I am running a multi-objective problem where I compute three losses and then sum them up. For each loss, I want to have a learnable coefficient (alpha, beta, and gamma, respectively) that will be optimized.
optimizer = AdamW(model.parameters(), lr=2e-5, eps=1e-8)
for batch in dl:
optimizer.zero_grad()
result = model(batch)
loss1 = loss_fn_1(result)
loss2 = loss_fn_2(result)
loss3 = loss_fn_3(result)
# How to optimize alpha, beta, and gamma?
loss = alpha*loss1 + beta*loss2 + gamma*loss3
loss.backward()
optimizer.step()
Specific questions:
Should I even have coefficients alpha, beta, and gamma? The optimizer will minimize, so they’ll all go to 0.0, right?
If having those coefficients is a good idea, how can I prevent them from going to 0.0? Someone told me to use regularization, but what does that mean in this case?

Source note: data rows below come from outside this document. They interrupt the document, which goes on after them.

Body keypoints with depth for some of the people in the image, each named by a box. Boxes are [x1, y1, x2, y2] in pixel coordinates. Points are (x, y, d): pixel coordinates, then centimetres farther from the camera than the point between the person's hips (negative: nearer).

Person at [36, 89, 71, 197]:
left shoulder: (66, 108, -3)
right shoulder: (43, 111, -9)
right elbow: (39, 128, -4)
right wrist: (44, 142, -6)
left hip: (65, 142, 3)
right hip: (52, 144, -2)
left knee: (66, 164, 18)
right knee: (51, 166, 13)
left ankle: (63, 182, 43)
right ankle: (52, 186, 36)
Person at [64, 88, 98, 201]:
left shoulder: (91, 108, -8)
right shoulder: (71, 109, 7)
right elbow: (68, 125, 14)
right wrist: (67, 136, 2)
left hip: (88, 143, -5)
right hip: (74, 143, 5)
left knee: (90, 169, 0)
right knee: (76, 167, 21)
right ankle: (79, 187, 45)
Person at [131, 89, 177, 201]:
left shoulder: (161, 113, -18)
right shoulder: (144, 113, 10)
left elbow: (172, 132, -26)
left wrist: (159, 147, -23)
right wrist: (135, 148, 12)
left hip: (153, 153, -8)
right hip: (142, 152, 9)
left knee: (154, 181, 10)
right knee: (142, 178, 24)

How do I declare alpha, beta, and gamma to be learnable by AdamW?
Theoretically, we have to make a constraint like alpha+beta+gamma = 1. To change this to unconstrained optimization, we have to use Lagrange multiplier to the constraint equation, and that will be the regularization formula your friend talked about e.g. you put
lambda1*alpha, lambda2*beta and lambda3*gamma
into loss function. I believe it complicates the problem even more since finding optimum values of lambdas are difficult even theoretically.
2.5 Sorry not answer you Q3, but I think the practical way is to treat alpha, beta and gamma as hyperparameters and simply optimize them via grid search.
In this case, simply split some of your training set to validation set, and define the metric on it. The “validation metric” has to be specified to be suitable to your problem (e.g. error, f1, spearman or any others) — you can get some ideas on metrics by finding some Kaggle competitions that is similar to your problem and see their metrics.
Select hyperparaeters that optimize your validation metric.